Thursday, January 14, 2016

Classical EDS

There are many types of EDS. I was diagnosed with Classical EDS. Classical EDS is characterized by highly elastic, soft, and doughy skin; unusual scarring; and loose joints. People who have Classical EDS have smooth, stretchy and fragile skin. They are easily bruised and their wounds often split open and heal slowly. We have abnormal range of motion and are more likely to sublux, dislocate and sprain. It can also cause cardiovascular and neurological issues. Problems also caused by EDS include; bleeding, double jointed, heart murmurs, muscle weakness, muscle pain and physical deformity. I am in the process of being diagnosed with Postural orthostatic tachycardia syndrome (POTS). It is a form a dysautonomia. This causes an irregular heart rate, fatigue, dizziness, headaches, heart palpitations, nausea, exercise intolerance, diminished concentration, shaking, fainting, coldness and pain in the extremities, chest pain and shortness of breath. POTS is definitely not uncommon in EDS patients.
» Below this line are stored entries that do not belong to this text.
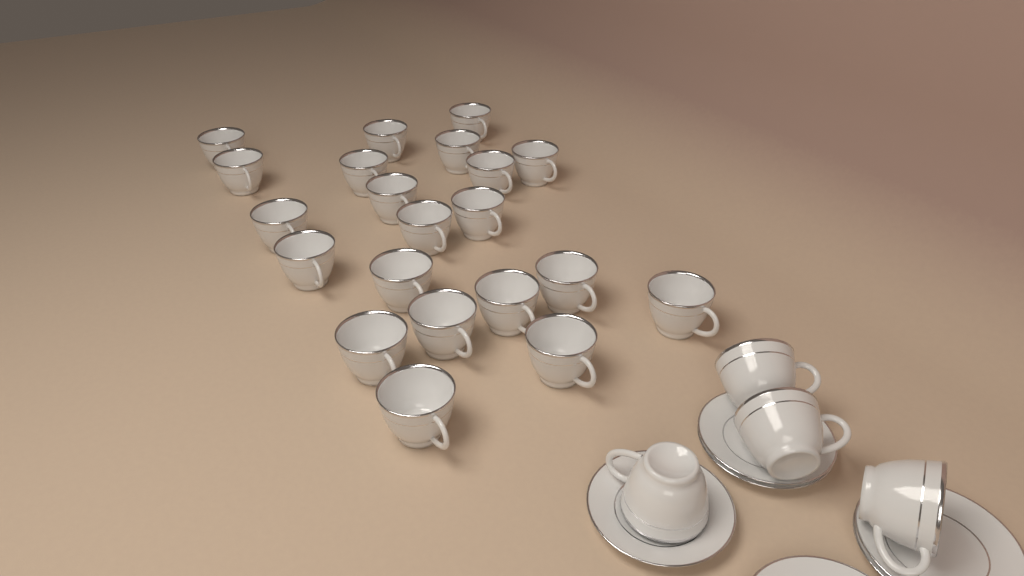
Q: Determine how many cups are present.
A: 25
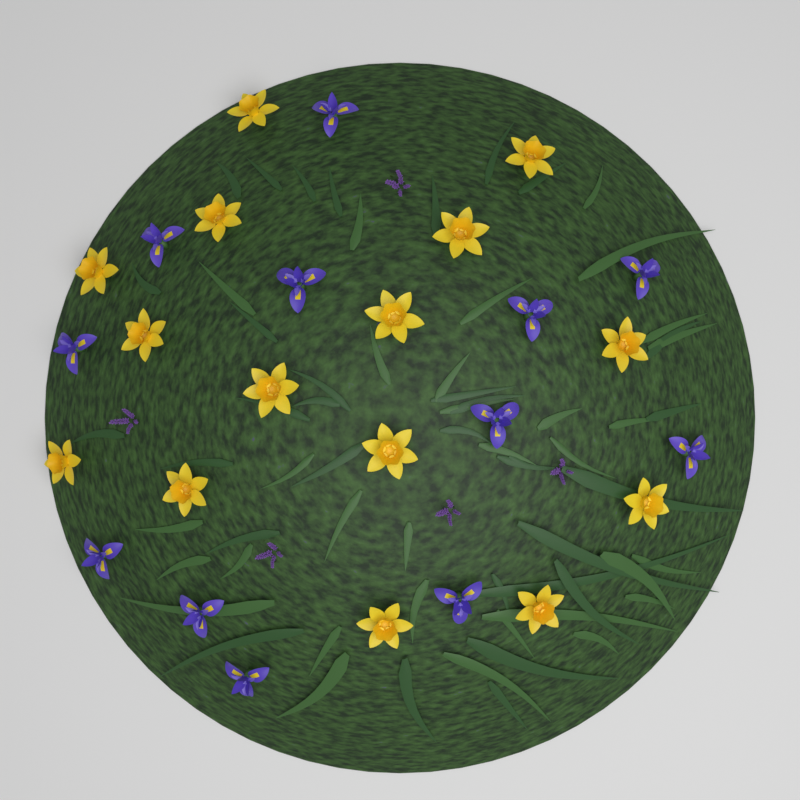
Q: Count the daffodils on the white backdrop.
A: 15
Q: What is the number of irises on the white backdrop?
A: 12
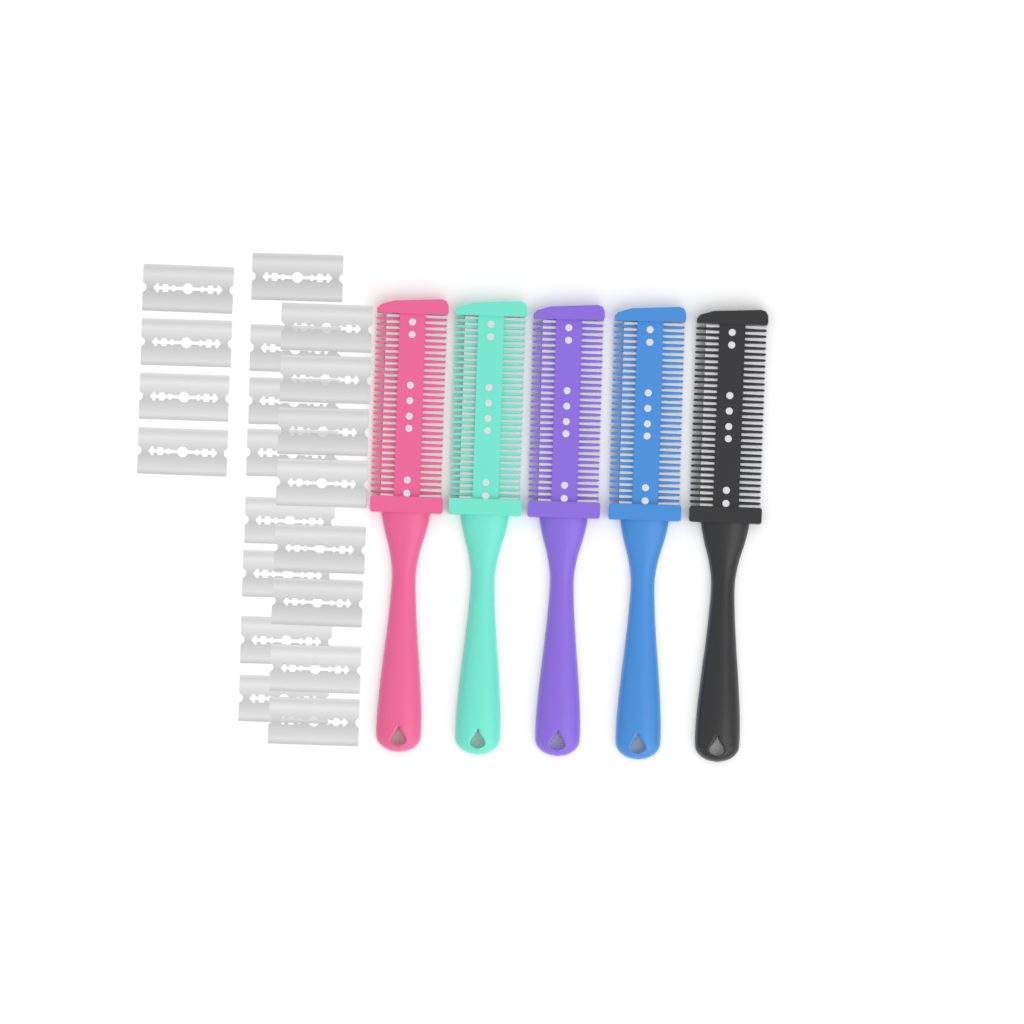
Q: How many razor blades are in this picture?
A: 20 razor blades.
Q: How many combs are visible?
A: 5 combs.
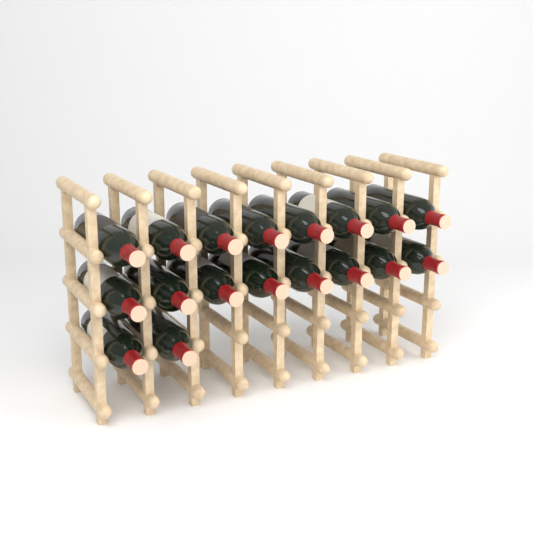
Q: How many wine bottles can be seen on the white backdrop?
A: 18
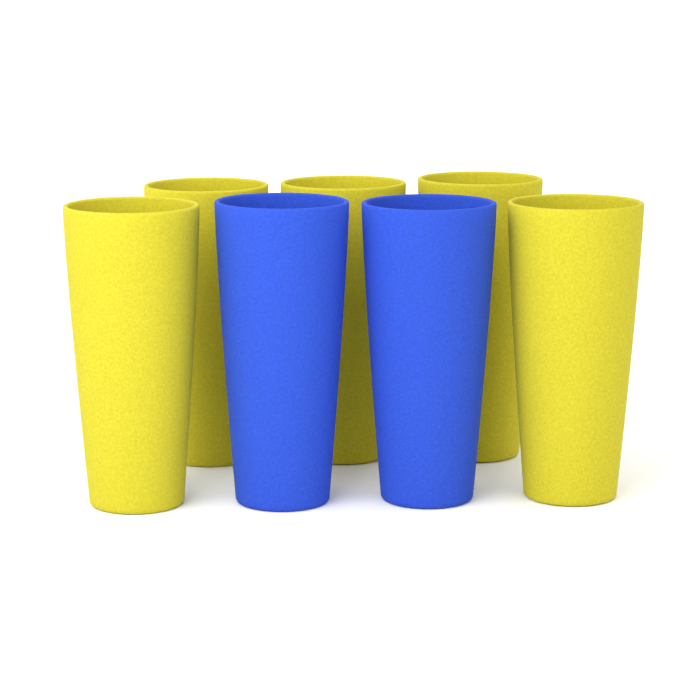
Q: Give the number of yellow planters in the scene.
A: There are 5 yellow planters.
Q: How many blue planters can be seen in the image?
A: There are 2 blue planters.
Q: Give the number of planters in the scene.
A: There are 7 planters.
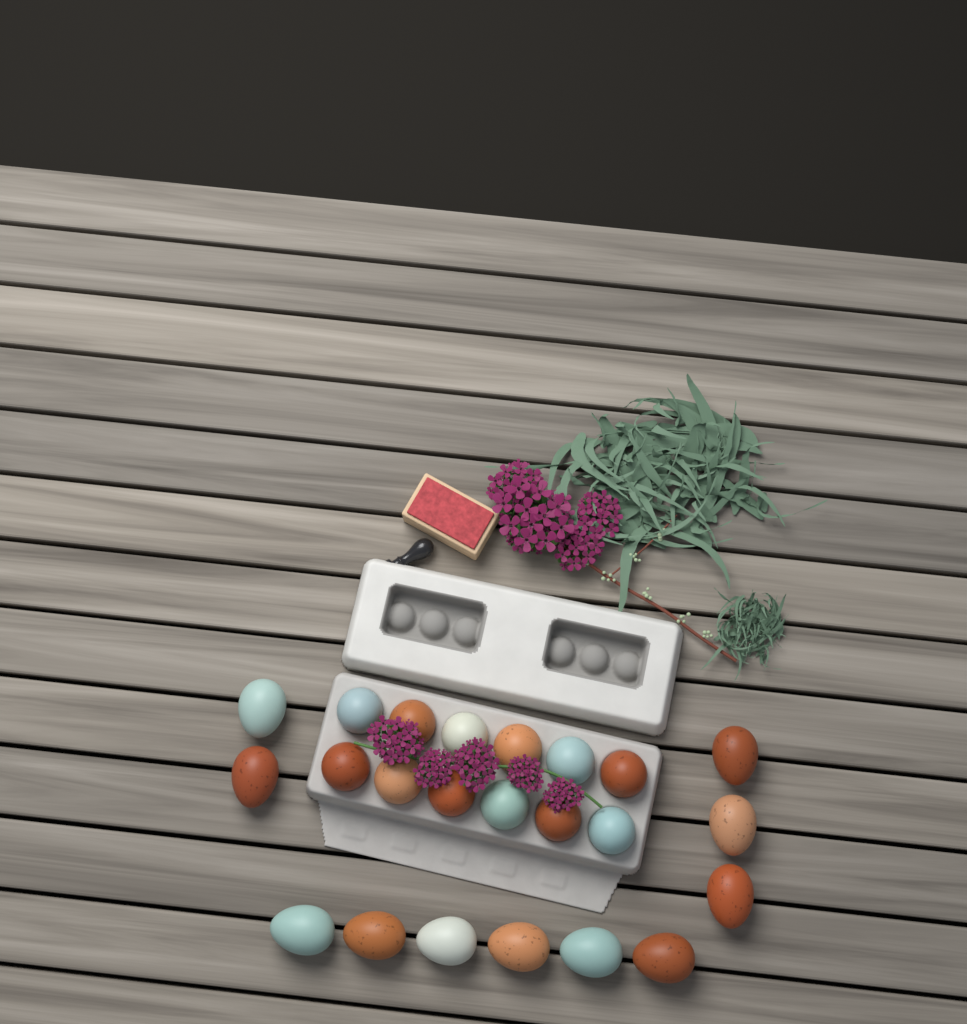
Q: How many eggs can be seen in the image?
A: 23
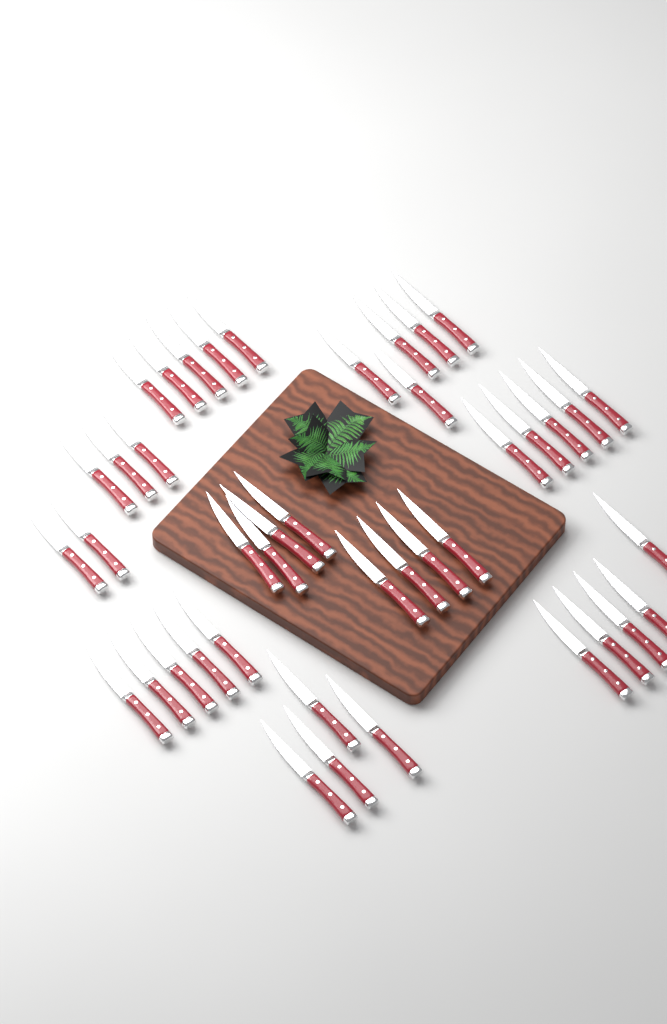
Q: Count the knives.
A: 42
The shortness of breath, neurological symptoms, chest pain, fainting and heart palpitations have caused me many visits to the ER in the past year. Living with EDS and the pain and complications that come with it will be my biggest obstacle in life. I have to find a way to fight through the pain, deformities and depression. I wont let EDS win.

Wednesday, January 13, 2016

Living life like a zebra

For those of you who aren't as familiar with EDS, the zebra is our adopted mascot. When people go to med school they tell their students that when they hear hoofbeats that they need to think of horses not zebras so that they don't misdiagnose people with rare diseases. Zebras seem to get forgotten in the medical field. We are rare. But we still exist. 

How it started

Two years ago I was diagnosed with Ehlers Danlos Syndrome. Growing up I always had weird medical problems that no doctor could ever figure out. I was just called "the medical mystery" or doctors would say "she's just weird, we don't know how to fix her". I was always really frustrated growing up, I knew there was something wrong but no one ever believed me. I was told by doctors that my symptoms didn't make sense and that I was making it up to get attention. When I was in 10th grade I had to get shoulder surgery because my shoulder was dislocated and wouldn't go back in. In 2012 the same shoulder dislocated through the back. I then had 6 anchors drilled into my bones. I had hip problems for years so I finally went to a doctor. He told me he didn't see anything wrong with it and sent me to a physical therapist for snapping hip syndrome. The physical therapist told me he didn't agree with that diagnosis because I wasn't able to do any of the exercises. He said that I reminded him of someone he knew with a rare medical condition called Ehlers Danlos. I had never heard of it. I went home and researched it and it was like all of the puzzle pieces finally came together. I then got a confirmed diagnosis in 2014. At first I was almost relieved. I didn't feel crazy anymore. I always knew something was wrong with me but now the doctors finally knew what it was and knew I wasn't making anything up..not that I didn't enjoy being called a hypochondriac. Then once the relief wore off I fell into a depression. This syndrome is horrible and painful. My joints  slide in and out, my muscles feel like knives are being shoved in them, I have no energy. I can sleep all day and still have no energy. I feel like it started to take over my life. I became someone completely different. I feel like I lost myself through all the pain. The simplest things are so hard:getting out of bed, showering, making it through a day at work. It's hard to imagine living a life filled with pain that no one can stop. My fingers started to become disfigured, I have had two shoulder surgeries and a hip surgery. I fee like I am falling apart everyday. This is not just a syndrome that causes you to be flexible. It is painful, crippling and extremely hard to cope with. Every day I struggle to do normal things. Every day is hard. Every day is a struggle. Every day is a fight against my body.